For everyone else, Saman becomes a missing person, with her boyfriend reporting it to the police leading to the beginning of an investigation that landed the carabinieri in Islamabad. In September 2021, Danish Hasnain was apprehended in France through a European Arrest Warrant, marking a breakthrough in the effort to ascertain the location of Saman Abbas’ remains with the help of the now-apprehended Husnain in finding the location of the burial.
It’s January 2022 in Italy. The lawyer representing the Penelope Association for missing persons, and a women rights group confirms that Saman’s body was identified through dental records.
During this time, Shabbar Abbas and his wife have escaped to Pakistan and sought refuge in their ancestral village of Charanwala in the Mandi Bahauddin district of Punjab. The parents were captured on CCTV at a Milan airport while catching a flight to Pakistan. Eventually, Rome requests Pakistan to arrest and hand Shabbar Abbas over to the Italian government in connection with the alleged murder of his daughter.
It’s September 2022 in Pakistan. The Additional Deputy Commissioner Islamabad issues “nonbailable arrest warrants” under the Extradition Act 1972 for Shabbar Abbas and Nazia Shaheen and tasks the FIA to arrest and present them before the court. The FIA complies. Abbas is arrested from his village in November and a case ensues at the court which culminates in a verdict accepting the extradition plea of the Italian government. Later, the Ministry of Interior forwarded a summary to the cabinet that also gives approval for his extradition.
It’s August 16, 2023, in Pakistan. Jail Authorities are ordered by the interior ministry to hand over Shabbar to the FIA again, and within 15 days to the Italian authorities.
Shabbar’s lawyer tried to get a stay order, but failed. Proceedings begin to formulate the extradition possible, in the absence of an extradition treaty.
In a conversation with Hum News English, the counsel of Shabbar, Akhtar Mehmood said, “the family made a wrong decision by appointing a different counsel for the appeal at the Islamabad High Court. This counsel was not well-prepared for the trial proceedings, which subsequently resulted in the inability to secure any relief from the court,” while criticising the family for “not effectively engaging with the Government of Pakistan in correspondence”.
So far, so good. What’s the fuss?
Pakistan does not have an extradition treaty with Italy, but the United Nations provides room for times such extraordinary cases rear their heads. There is a perfectly legal route to take. But the sense of urgency implied there was more to it than meets the eye.
Shabbar Abbas’s appeal for a stay order against the Inquiry Magistrate’s decision to extradite him is scheduled to be heard on September 7 – the case is sub judice. By the time his case is heard, he would be in another country, on another continent for a week. Regardless of Shabbar’s fate in Italy and notwithstanding what might have come out of the court hearing – the question that needs attention is: Can the government of Pakistan hand over an individual to a foreign country while he is set to be heard by a court of law?
And what precedence will this case set for the future of Pakistani diplomacy?
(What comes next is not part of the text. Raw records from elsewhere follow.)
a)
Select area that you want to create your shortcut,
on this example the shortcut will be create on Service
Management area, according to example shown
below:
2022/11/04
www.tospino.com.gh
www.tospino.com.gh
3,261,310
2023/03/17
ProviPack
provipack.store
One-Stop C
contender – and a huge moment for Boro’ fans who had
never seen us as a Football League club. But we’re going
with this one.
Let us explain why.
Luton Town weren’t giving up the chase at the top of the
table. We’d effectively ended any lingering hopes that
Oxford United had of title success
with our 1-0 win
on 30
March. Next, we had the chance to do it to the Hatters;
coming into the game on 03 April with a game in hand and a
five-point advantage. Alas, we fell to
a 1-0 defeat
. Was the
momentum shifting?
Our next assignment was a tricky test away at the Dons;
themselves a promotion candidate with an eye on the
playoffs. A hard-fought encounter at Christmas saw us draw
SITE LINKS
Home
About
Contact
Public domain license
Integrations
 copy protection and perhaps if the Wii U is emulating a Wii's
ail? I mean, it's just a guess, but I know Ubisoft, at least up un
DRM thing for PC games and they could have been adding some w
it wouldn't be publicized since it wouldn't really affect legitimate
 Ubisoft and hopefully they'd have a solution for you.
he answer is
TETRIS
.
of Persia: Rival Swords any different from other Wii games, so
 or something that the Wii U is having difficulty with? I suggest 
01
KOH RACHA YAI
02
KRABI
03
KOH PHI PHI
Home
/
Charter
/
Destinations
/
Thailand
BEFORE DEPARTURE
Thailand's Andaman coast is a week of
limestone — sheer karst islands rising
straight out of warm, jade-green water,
If Shabbar could be handed over today – and rightly so, considering his crimes, couldn’t the ministry wait until the court hearing was over so that the process could take place without controversies?
While these questions might go unanswered for a while, the Italian government has characterized the extradition as a significant stride toward the administration of justice.
Italian Foreign Minister Antonio Tajani termed the extradition a remarkable display of diplomatic efforts. “We express our gratitude to Pakistan for its cooperative approach. With this step, the path of justice is now set to unfold,” he wrote on social media platform X.